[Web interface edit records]
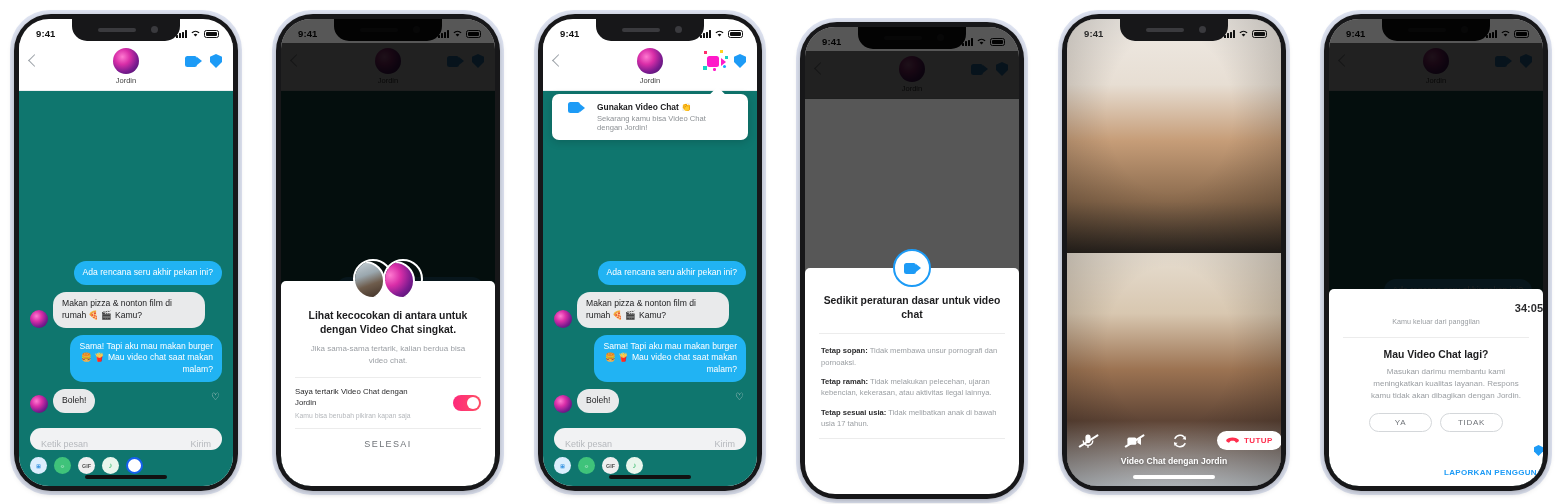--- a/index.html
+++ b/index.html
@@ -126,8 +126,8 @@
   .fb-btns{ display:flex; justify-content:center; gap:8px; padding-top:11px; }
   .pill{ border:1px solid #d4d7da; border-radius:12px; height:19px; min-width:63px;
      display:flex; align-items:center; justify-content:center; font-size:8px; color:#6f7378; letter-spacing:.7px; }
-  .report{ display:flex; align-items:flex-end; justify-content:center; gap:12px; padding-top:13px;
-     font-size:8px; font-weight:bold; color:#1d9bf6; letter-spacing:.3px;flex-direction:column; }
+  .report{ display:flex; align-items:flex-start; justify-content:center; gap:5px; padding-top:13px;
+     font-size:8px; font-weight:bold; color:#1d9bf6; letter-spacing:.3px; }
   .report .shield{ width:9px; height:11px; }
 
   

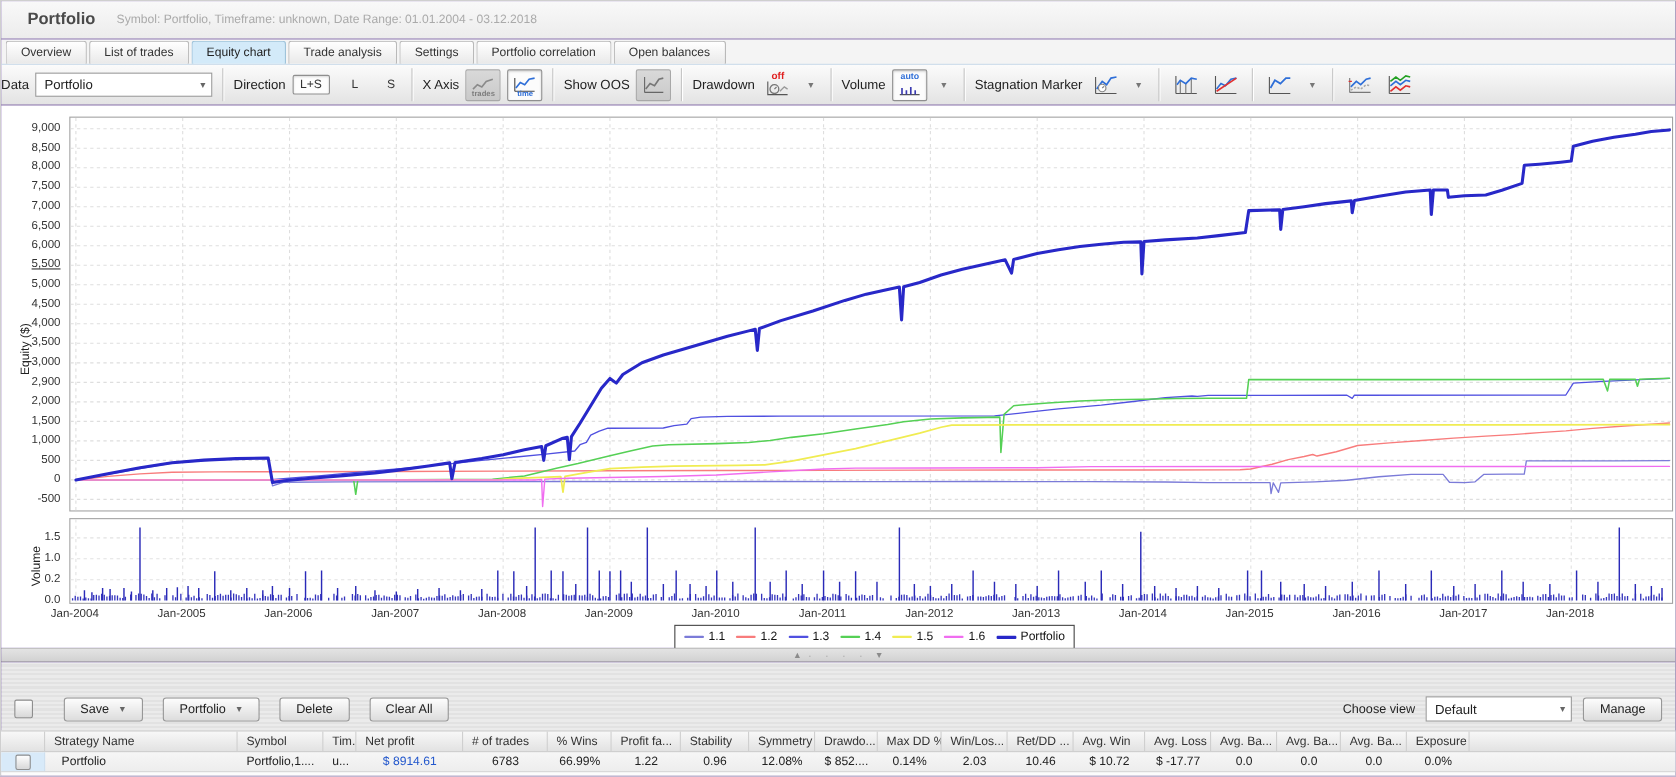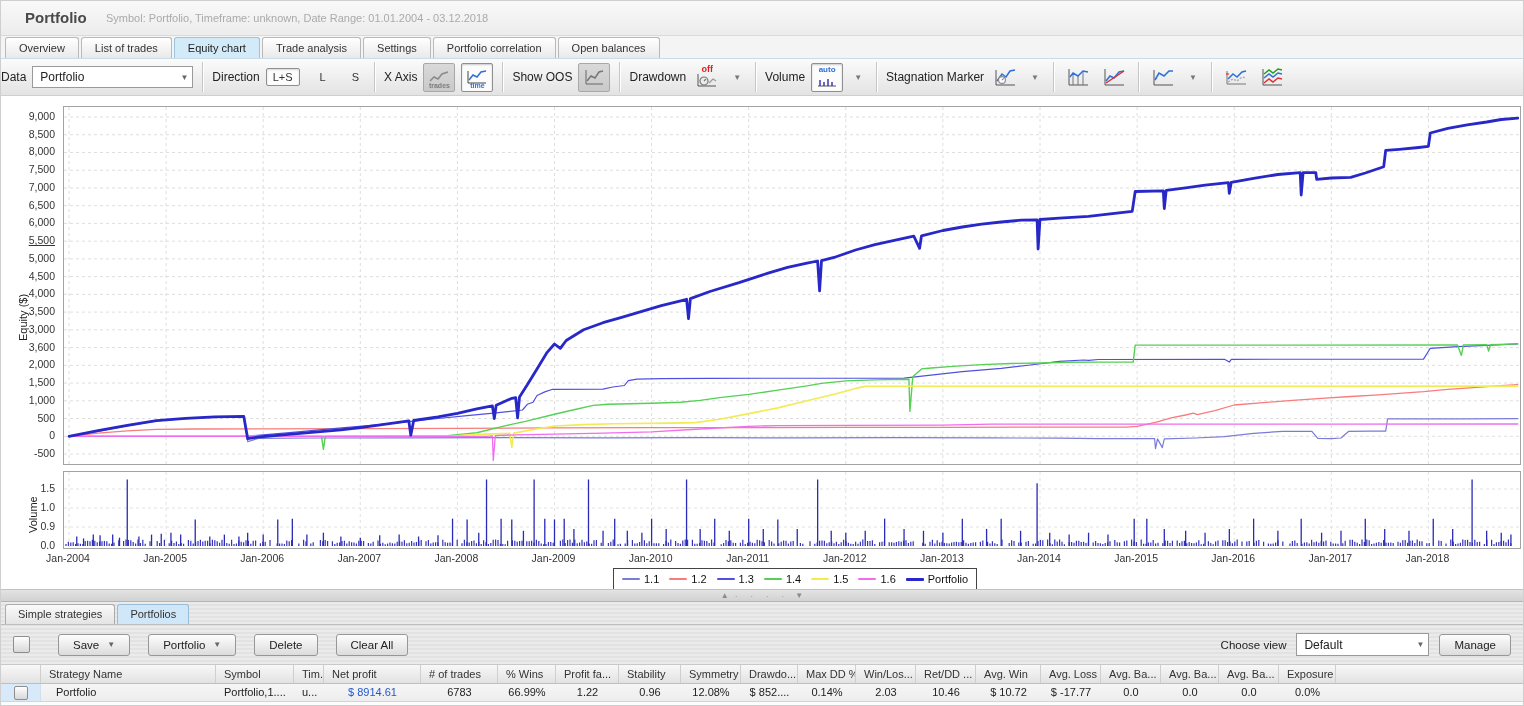--- a/index.html
+++ b/index.html
@@ -253,7 +253,7 @@
         <div class="axlbl ylab" style="left: 2px; top: 191.368px;">4,000</div>
         <div class="axlbl ylab" style="left: 2px; top: 209.105px;">3,500</div>
         <div class="axlbl ylab" style="left: 2px; top: 226.842px;">3,000</div>
-        <div class="axlbl ylab" style="left: 2px; top: 244.579px;">3,600</div>
+        <div class="axlbl ylab" style="left: 2px; top: 244.579px;">2,900</div>
         <div class="axlbl ylab" style="left: 2px; top: 262.316px;">2,000</div>
         <div class="axlbl ylab" style="left: 2px; top: 280.053px;">1,500</div>
         <div class="axlbl ylab" style="left: 2px; top: 297.789px;">1,000</div>

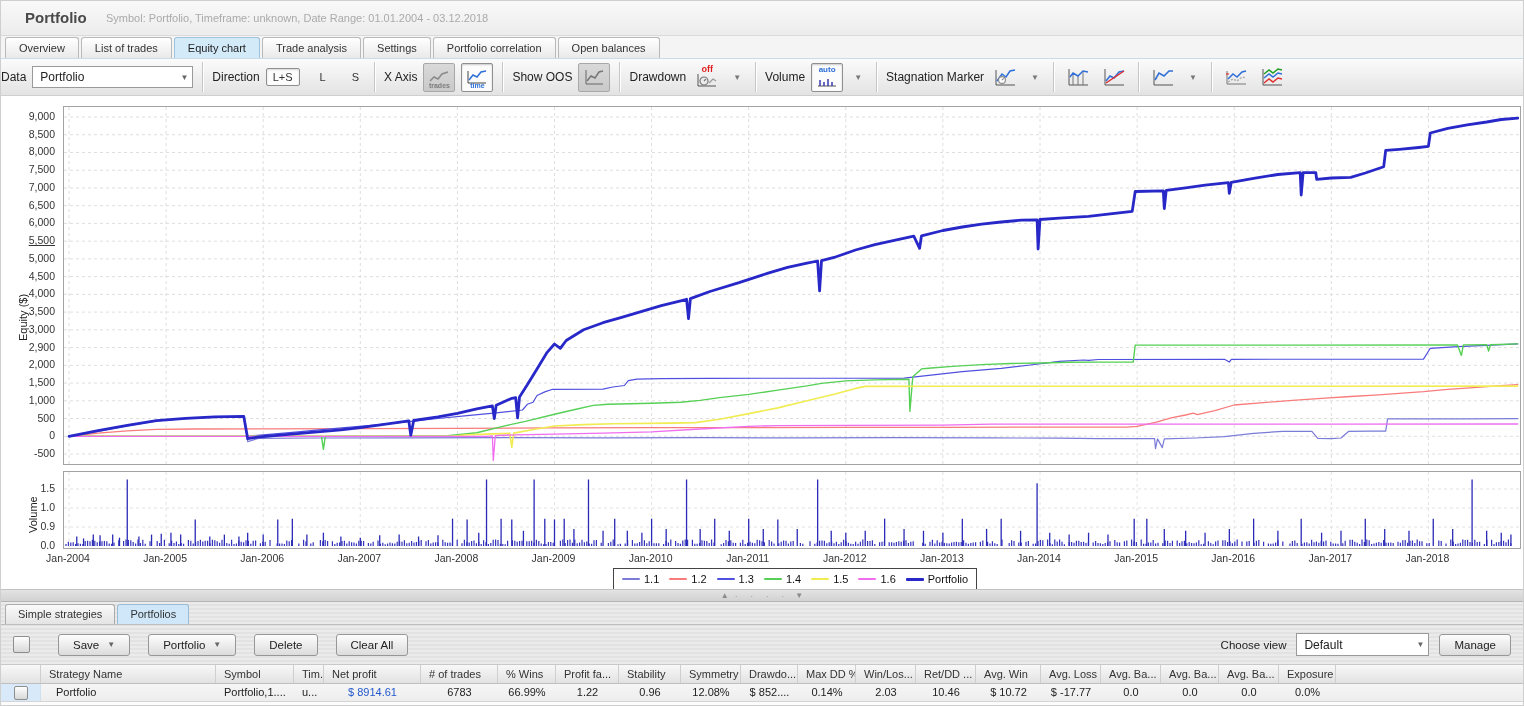--- a/index.html
+++ b/index.html
@@ -263,7 +263,7 @@
       </div>
     <div id="vol-yticks">
         <div class="axlbl ylab" style="left: 2px; top: 443px;">0.0</div>
-        <div class="axlbl ylab" style="left: 2px; top: 424px;">0.9</div>
+        <div class="axlbl ylab" style="left: 2px; top: 424px;">0.2</div>
         <div class="axlbl ylab" style="left: 2px; top: 405px;">1.0</div>
         <div class="axlbl ylab" style="left: 2px; top: 386px;">1.5</div>
       </div>

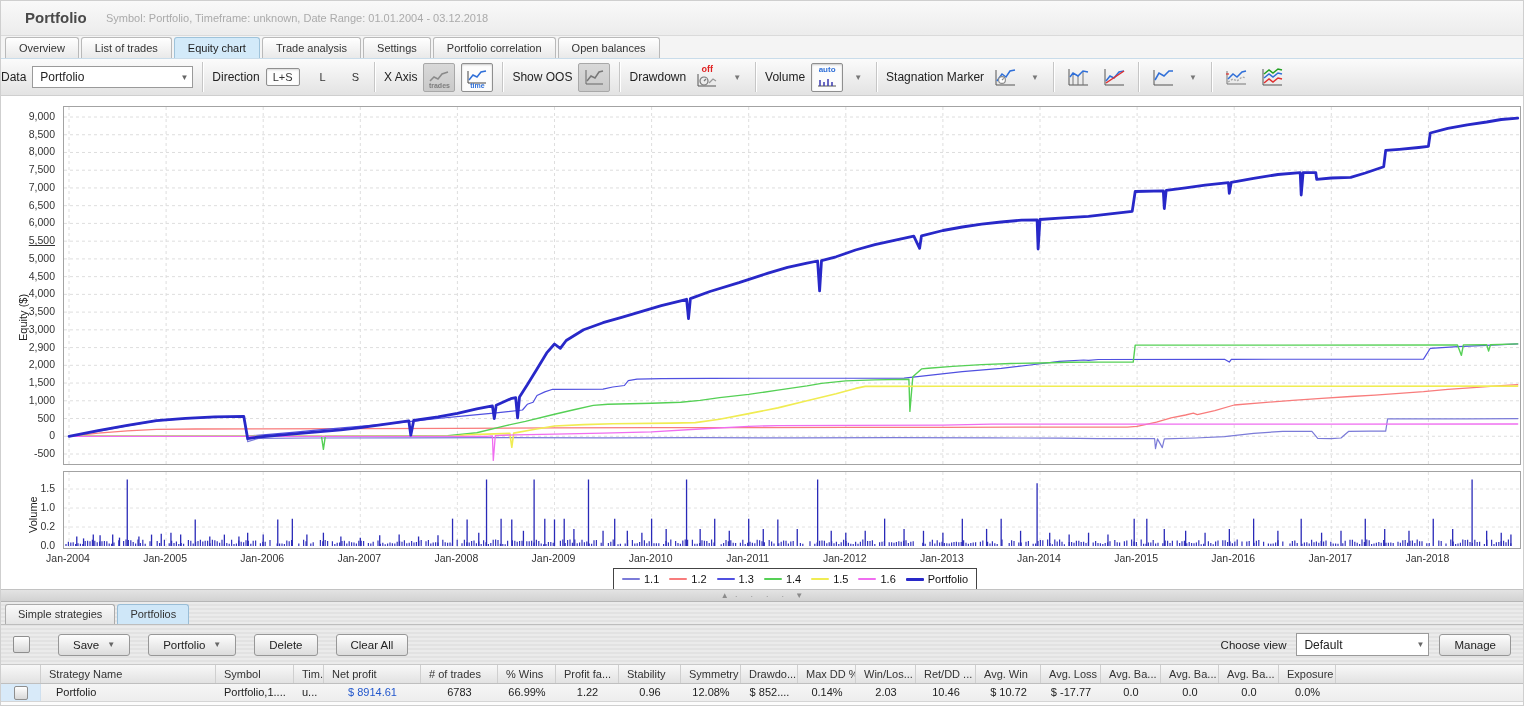--- a/index.html
+++ b/index.html
@@ -985,10 +985,6 @@
   </div>
 
   <div id="bottom">
-    <div id="btabs">
-        <div class="btab">Simple strategies</div>
-        <div class="btab active">Portfolios</div>
-      </div>
 
     <div id="btoolbar">
       <div class="chk" style="margin:0 0 0 12px"></div>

**JOB**. Set down all of the entries precisely and keep the pictures out of the copy.

**ANSWER TO THE EXERCISE**.
--- a/index.html
+++ b/index.html
@@ -126,8 +126,8 @@
   .fb-btns{ display:flex; justify-content:center; gap:8px; padding-top:11px; }
   .pill{ border:1px solid #d4d7da; border-radius:12px; height:19px; min-width:63px;
      display:flex; align-items:center; justify-content:center; font-size:8px; color:#6f7378; letter-spacing:.7px; }
-  .report{ display:flex; align-items:flex-end; justify-content:center; gap:12px; padding-top:13px;
-     font-size:8px; font-weight:bold; color:#1d9bf6; letter-spacing:.3px;flex-direction:column; }
+  .report{ display:flex; align-items:flex-start; justify-content:center; gap:5px; padding-top:13px;
+     font-size:8px; font-weight:bold; color:#1d9bf6; letter-spacing:.3px; }
   .report .shield{ width:9px; height:11px; }
 
   

--- a/index.html
+++ b/index.html
@@ -253,7 +253,7 @@
         <div class="axlbl ylab" style="left: 2px; top: 191.368px;">4,000</div>
         <div class="axlbl ylab" style="left: 2px; top: 209.105px;">3,500</div>
         <div class="axlbl ylab" style="left: 2px; top: 226.842px;">3,000</div>
-        <div class="axlbl ylab" style="left: 2px; top: 244.579px;">3,600</div>
+        <div class="axlbl ylab" style="left: 2px; top: 244.579px;">2,900</div>
         <div class="axlbl ylab" style="left: 2px; top: 262.316px;">2,000</div>
         <div class="axlbl ylab" style="left: 2px; top: 280.053px;">1,500</div>
         <div class="axlbl ylab" style="left: 2px; top: 297.789px;">1,000</div>

--- a/index.html
+++ b/index.html
@@ -263,7 +263,7 @@
       </div>
     <div id="vol-yticks">
         <div class="axlbl ylab" style="left: 2px; top: 443px;">0.0</div>
-        <div class="axlbl ylab" style="left: 2px; top: 424px;">0.9</div>
+        <div class="axlbl ylab" style="left: 2px; top: 424px;">0.2</div>
         <div class="axlbl ylab" style="left: 2px; top: 405px;">1.0</div>
         <div class="axlbl ylab" style="left: 2px; top: 386px;">1.5</div>
       </div>

--- a/index.html
+++ b/index.html
@@ -985,10 +985,6 @@
   </div>
 
   <div id="bottom">
-    <div id="btabs">
-        <div class="btab">Simple strategies</div>
-        <div class="btab active">Portfolios</div>
-      </div>
 
     <div id="btoolbar">
       <div class="chk" style="margin:0 0 0 12px"></div>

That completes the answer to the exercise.